De pronto veo que se me acercan dos ráfagas femeninas. Optimista sin remedio, me siento de quince años, vigente a morir. Hasta que escucho a la líder del dueto: “¿El señor desea donar sangre”? Quedé súpito, zurumbático, perplejo.
Jamás imaginé que me fueran a pasar el sombrero para tan bella y samaritana labor. No esperaba oír nada erótico, pero sí algo ligeramente más lúdico.
Pese a la bajada de caña, tampoco podía hacer quedar mal al colectivo de viejos al que pertenezco, y les expliqué por qué debía rechazar la coqueta invitación: “Chicas, no puedo donar sangre. Hoy estoy cumpliendo 79 años…”.
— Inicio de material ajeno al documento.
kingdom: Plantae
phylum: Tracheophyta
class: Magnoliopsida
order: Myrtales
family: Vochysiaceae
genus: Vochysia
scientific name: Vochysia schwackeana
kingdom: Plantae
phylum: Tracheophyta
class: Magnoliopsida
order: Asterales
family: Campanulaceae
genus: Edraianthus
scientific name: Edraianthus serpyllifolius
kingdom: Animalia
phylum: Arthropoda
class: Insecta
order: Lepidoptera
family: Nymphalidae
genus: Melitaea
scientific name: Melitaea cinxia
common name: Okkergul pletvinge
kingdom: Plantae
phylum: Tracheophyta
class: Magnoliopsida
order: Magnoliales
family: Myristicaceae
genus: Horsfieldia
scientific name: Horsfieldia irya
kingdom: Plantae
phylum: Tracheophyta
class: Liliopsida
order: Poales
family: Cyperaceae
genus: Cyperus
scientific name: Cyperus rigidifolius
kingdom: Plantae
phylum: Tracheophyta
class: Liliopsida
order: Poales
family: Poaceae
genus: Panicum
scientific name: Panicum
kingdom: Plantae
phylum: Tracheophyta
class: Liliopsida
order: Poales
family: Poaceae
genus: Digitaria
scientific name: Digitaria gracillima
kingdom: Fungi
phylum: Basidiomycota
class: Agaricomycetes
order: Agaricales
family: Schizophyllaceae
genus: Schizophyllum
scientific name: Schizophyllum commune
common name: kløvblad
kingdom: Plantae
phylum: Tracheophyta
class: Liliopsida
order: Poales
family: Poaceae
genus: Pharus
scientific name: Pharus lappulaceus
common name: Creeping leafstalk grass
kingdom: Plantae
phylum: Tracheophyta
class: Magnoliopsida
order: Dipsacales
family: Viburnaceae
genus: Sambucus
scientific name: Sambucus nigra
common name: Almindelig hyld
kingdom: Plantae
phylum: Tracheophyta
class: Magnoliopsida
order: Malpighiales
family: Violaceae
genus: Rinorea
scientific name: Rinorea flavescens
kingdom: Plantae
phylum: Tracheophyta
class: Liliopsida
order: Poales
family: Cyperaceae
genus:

“No aparenta tantos”, me indemnizó la segunda voluntaria desde su sonrisa con brackets. Y pusieron pies en polvorosa.
Antes de volver a mis cavilaciones las despedí con la única palabra en quechua que domino: tupananchiskama hasta que la vida nos vuelva a encontrar).
Mientras rumiaba el revés, las voluntarias reaparecieron. Sorpresa: Me traían de regalo de cumpleaños dos alfajores. Me entregaron las galguerías que no riman con mi hipoglicemia, y se fueron a pasar el sombrero al vecindario. Les deseé éxitos.
Agradecí el presente y que no me hubieran cantado el “japiberdituyú”, caótica canción compuesta en 1893 por las hermanas educadoras, Mildred y Patty Hill, de Kentucky, USA.
La versión original poco tenía que ver con la edad. Se titulaba “Good morning to you”. La idea era que la melodía fuera tan simple y pegajosa que la pudieran interpretar hasta los niños de la elemental. (Gracias, Tad Tuleja, por la información que leo en su libro “Costumbres curiosas” que alguien me prestó y que olvidé devolverle…).
Tengo prohibido a la primera línea de mis afectos que me castigue con el “japiberdi”, cacofónica melodía en la que unos arrancan por do, otros por re, y todos van por su lado en una babel de voces. De lejos es la canción más insulsa y perrateada desde su creación por las señoritas Hill.
El despiste llega a desearle a la víctima que los cumpla feliz hasta el año tres mil, diez mil, o “hasta el año sin fin” como si el palo de la vida estuviera para cucharas.
Les agradezco a mis fugaces valkirias los alfajores, que se ahorraran el “japiberdi” y que me hicieran sentir vigente por unos segundos.